AP World History

AP World History Course Overview

AP World History is designed to be the equivalent of a twosemester introductory college or university world history course. In AP World History students investigate significant events, individuals, developments, and processes in six historical periods from approximately 8000 B.C.E. to the present. Students develop and use the same skills, practices, and methods employed by historians: analyzing primary and secondary sources; developing historical arguments; making historical comparisons; and utilizing reasoning about contextualization, causation, and continuity and change over time. The course provides five themes that students explore throughout the course in order to make connections among historical developments in different times and places: interaction between humans and the environment; development and interaction of cultures; state building, expansion, and conflict; creation, expansion, and interaction of economic systems; and development and transformation of social structures.

AP World History Course Content

The AP World History course is structured around themes and concepts in six different chronological periods from approximately 8000 BCE to the present:

• Technological and Environmental Transformations (to c. 600 BCE)

• Organization and Reorganization of Human Societies (c. 600 BCE to c. 600 CE)

• Regional and Transregional Interactions (c. 600 CE to c. 1450)

• Global Interactions (c. 1450 to c. 1750)

Industrialization and Global Integration (c. 1750 to c. 1900)

• Accelerating Global Change and Realignments (c. 1900 to the Present)

Within each period, key concepts organize and prioritize historical developments. Themes allow students to make connections and identify patterns and trends over time.

Inquiry-Based Investigations

Twenty-five percent of instructional time is devoted to hands-on laboratory work with an emphasis on inquiry-based investigations. Investigations require students to ask questions, make observations and predictions, design experiments, analyze data, and construct arguments in a collaborative setting, where they direct and monitor their progress.

AP History Disciplinary Practices and Reasoning Skills

The AP history courses seek to apprentice students to the practice of history by emphasizing the development of disciplinary practices and reasoning skills while learning historical content. The practices and skills that students should develop in all AP history courses are listed below, along with a condensed description of what students should be able to do with each. Every AP Exam question will assess one or more of these practices and skills.


Practice 1: Analyzing Historical Evidence

Primary Sources

• Explain the relative historical significance of a source’s point of view, purpose, historical situation, and/or audience.
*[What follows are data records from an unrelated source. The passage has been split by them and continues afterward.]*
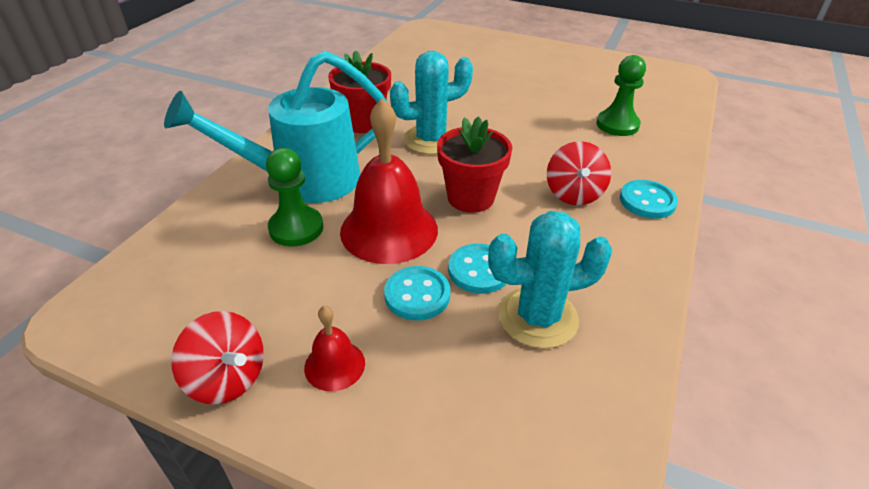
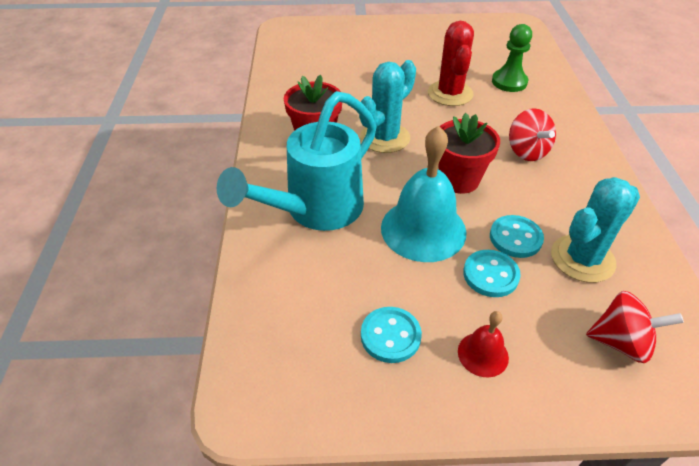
camera: 25 degrees left, 5 degrees up
red spinning top [171,311,264,404] -> red spinning top moved to [586,291,684,363]
green pawn [266,148,323,247] -> none
red bell [340,99,438,264] -> turquoise bell [381,126,467,262]
turquoise button [620,180,678,219] -> turquoise button moved to [361,307,422,363]
none -> red cactus [428,21,474,106]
• Evaluate a source’s credibility and/or limitations.

Secondary Sources

• Explain how a historian’s claim or argument is supported with evidence.

• Analyze patterns and trends in quantitative data in non-textbased sources.

• Evaluate the effectiveness of a historical claim or argument.

Practice 2: Argument Development

• Make a historically defensible claim in the form of an evaluative thesis.

• Support an argument using specific and relevant evidence.

• Use historical reasoning to explain relationships among pieces of historical evidence.

• Consider ways that diverse or alternative evidence could be used to qualify or modify an argument.


Skill 1: Contextualization

• Use context to explain the relative historical significance of a specific historical development or process.

Skill 2: Comparison

• Explain the relative historical significance of similarities and/ or differences between different historical developments or processes.

Skill 3: Causation

• Explain the difference between primary and secondary causes and between short- and long-term effects.

• Explain the relative historical significance of different causes and/or effects.

Skill 4: Continuity and Change Over Time

• Explain the relative historical significance of specific historical developments in relation to a larger pattern of continuity and/ or change.

AP World History Exam Structure


Assessment Overview

The AP Exam questions measure students’ knowledge of world history and their ability to think historically. Questions are based on learning objectives, key concepts, course themes, and AP history disciplinary practices and reasoning skills. Exam questions represent various geographical regions, with no more than 20 percent of the multiple-choice questions focusing solely on Europe.

Format of Assessment

Section I, Part A: Multiple Choice | 55 Questions | 55 Minutes | 40% of Exam Score

• Questions appear in sets of 2–5.

• Students analyze primary and secondary texts, images, graphs, and maps.

• Questions cover all course periods.

Section I, Part B: Short Answer | 3 Questions | 40 Minutes | 20% of Exam Score

• Students respond to 2 required questions and choose between 2 options for a third question.

• Questions 1 and 2 cover periods 3–8 of the course; students choose between answering either question 3 (covering periods 1–3) or question 4 (periods 4–6).

• Students analyze historians’ interpretations, historical sources, and propositions about history.

Section II, Part A: Document Based | 1 Question | 60 Minutes | 25% of Exam Score

• Students assess written, visual, and quantitative sources as historical evidence.

• Students develop an argument supported by an analysis of historical evidence.

• Question covers periods 3–6 of the course.

Section II, Part B: Long Essay | 1 Question | 40 Minutes | 15% of Exam Score

• Students select one question among three different periods (1–2, 3–4, 5–6) of the course.

• Students explain and analyze significant issues in world history.

• Students develop an argument supported by an analysis of historical evidence.